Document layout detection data
■ ■ ■ ■

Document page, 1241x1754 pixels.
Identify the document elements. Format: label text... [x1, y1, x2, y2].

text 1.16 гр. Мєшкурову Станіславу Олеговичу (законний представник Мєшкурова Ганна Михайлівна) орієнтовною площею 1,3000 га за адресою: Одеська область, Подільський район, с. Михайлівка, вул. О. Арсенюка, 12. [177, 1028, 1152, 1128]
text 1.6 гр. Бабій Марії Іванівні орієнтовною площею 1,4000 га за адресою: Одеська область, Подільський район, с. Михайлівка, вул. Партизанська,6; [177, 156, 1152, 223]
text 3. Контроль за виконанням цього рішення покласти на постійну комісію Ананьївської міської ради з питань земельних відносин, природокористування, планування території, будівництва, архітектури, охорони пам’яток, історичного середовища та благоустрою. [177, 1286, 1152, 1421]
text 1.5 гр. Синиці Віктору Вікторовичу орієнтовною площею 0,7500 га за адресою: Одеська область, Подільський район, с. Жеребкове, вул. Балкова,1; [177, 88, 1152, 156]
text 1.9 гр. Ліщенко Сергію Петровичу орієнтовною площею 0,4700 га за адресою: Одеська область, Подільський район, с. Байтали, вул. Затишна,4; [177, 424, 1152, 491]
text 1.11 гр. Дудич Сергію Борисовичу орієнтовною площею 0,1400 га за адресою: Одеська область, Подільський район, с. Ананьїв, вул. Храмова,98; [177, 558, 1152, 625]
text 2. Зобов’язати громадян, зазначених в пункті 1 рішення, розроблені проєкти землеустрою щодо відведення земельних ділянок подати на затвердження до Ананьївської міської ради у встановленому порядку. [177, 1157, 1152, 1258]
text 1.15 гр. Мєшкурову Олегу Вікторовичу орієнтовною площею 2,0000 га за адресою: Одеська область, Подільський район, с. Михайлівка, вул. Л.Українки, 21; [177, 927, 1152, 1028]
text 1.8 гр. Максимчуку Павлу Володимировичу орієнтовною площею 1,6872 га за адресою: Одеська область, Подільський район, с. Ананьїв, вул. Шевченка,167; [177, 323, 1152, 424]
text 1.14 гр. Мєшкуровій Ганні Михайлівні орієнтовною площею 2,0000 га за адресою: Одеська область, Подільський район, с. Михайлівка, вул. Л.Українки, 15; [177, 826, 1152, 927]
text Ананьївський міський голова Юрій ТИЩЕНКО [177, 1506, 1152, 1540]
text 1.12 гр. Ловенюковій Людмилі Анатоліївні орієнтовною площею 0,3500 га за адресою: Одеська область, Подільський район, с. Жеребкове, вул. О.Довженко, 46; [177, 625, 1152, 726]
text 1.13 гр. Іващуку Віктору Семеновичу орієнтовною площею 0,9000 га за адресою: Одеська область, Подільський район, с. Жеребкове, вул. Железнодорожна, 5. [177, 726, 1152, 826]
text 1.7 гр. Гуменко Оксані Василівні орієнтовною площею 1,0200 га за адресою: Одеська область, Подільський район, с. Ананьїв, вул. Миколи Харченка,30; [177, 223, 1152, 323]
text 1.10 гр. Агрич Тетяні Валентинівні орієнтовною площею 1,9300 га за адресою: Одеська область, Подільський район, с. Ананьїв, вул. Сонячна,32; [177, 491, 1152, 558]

■ ■ ■ ■

| Exercise description |
Show all lines from the data above in which the word "Віктору" appears.

| Response area |
text 1.5 гр. Синиці Віктору Вікторовичу орієнтовною площею 0,7500 га за адресою: Одеська область, Подільський район, с. Жеребкове, вул. Балкова,1; [177, 88, 1152, 156]
text 1.13 гр. Іващуку Віктору Семеновичу орієнтовною площею 0,9000 га за адресою: Одеська область, Подільський район, с. Жеребкове, вул. Железнодорожна, 5. [177, 726, 1152, 826]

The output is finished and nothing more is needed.